BEGIN Excerpt

Tuesday 6 November 2012

On Flu Shots and Jedi Mind Tricks

I'm going to let you in on a secret; I vaccinate Goose and Roux.  Shhh...don't tell anyone.  I don't have the energy to debate with the other Mommies. I could argue that both of them received the full intensity of my attachment parenting bonanza; co-sleeping, extended breastfeeding, baby-led weaning...the whole kit and caboodle. With Roux I even got more intense: *queue creepy music* she had an adjusted vaccination schedule. But I'm too tired to debate these things anymore; raise your littles your way, and I'll raise mine my way.  Live and Let Live.  Or Live and Leave me the heck alone...whichever is easier.

So, onto the point of this post. Today is officially the first day of flu shots in grand old Quebec; I get mine for free at work [one bonus the Big Green gives us along with our five sick days], so I left work early to bring the Goose and Roux to the drop in flu shot clinic down the street. Now, I don't do crowds, or germs really...but once a year I forgo my hangups and drag my littles to get shot full of attenuated flu virus.
Now I had confirmed with the provincial health folks earlier in the afternoon that this clinic was walk in only and ran until seven thirty so I figured if we arrived at four thirty that left us plenty of time...according to the big, burly security guard that barred our entrance I was very, very wrong.

END Excerpt
BEGIN Given material

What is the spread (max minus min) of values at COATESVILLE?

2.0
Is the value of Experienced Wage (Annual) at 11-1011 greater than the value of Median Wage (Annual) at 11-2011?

END Given material

| Tasks for this exercise |
1. Transcribe the flu shot post from "Now I had confirmed" to "very, very wrong.".
2. In the flu shot post, why did the writer expect that arriving at the clinic at four thirty would leave plenty of time?
3. Resume the flu shot post after its final sentence, which ends at the security guard barring the entrance.

| Task-by-task outputs |
1.
Now I had confirmed with the provincial health folks earlier in the afternoon that this clinic was walk in only and ran until seven thirty so I figured if we arrived at four thirty that left us plenty of time...according to the big, burly security guard that barred our entrance I was very, very wrong.

2. Earlier that afternoon, the writer had confirmed with the provincial health folks that the clinic was walk-in only and ran until seven thirty. Arriving at four thirty therefore seemed to leave three hours to spare.

3.
Upon arriving in the subzero temperature in the growing darkness [and trying desperately to ignore Roux' demand that we play in the adjacent park instead] the big, angry man informed me that the clinic was only accepting people with appointments and I could come back tomorrow. Now, being a perfectly rational beaver I informed him that I had taken time off work, taken my littles out of school early and been told by the provincial health folks that I was able to attend this clinic. I refused to leave. I repeated my three points, again. And again. More people queued up behind me. They seemed to agree with my three points [most of them having brought their own littles]. I requested that I speak with somebody else [I'm Canadian we hate to be rude], several times...and refused to leave. Eventually he gave up and brought out a volunteer. I explained the situation and my trinity of arguments, and repeated it, twice.
As more and more people were gathering around me [including an absolutely sweet lady about to start chemo] her teen aged son and I figured it out. It was like a Jedi mind trick...they kept repeating 'We don't have appointments' but then people would arrive saying they had appointments, at which point they would add 'Unless you have an appointment', but when we requested appointments for tomorrow they repeated 'We don't have appointments'.
Eventually the head nurse came outside and repeated their strange mantra 'We don't have appointments' while still allowing people flashing their not-appointment cards into the building 'Unless you have an appointment'. No solution was reached and the littles and I went home. Attenuated virus-less.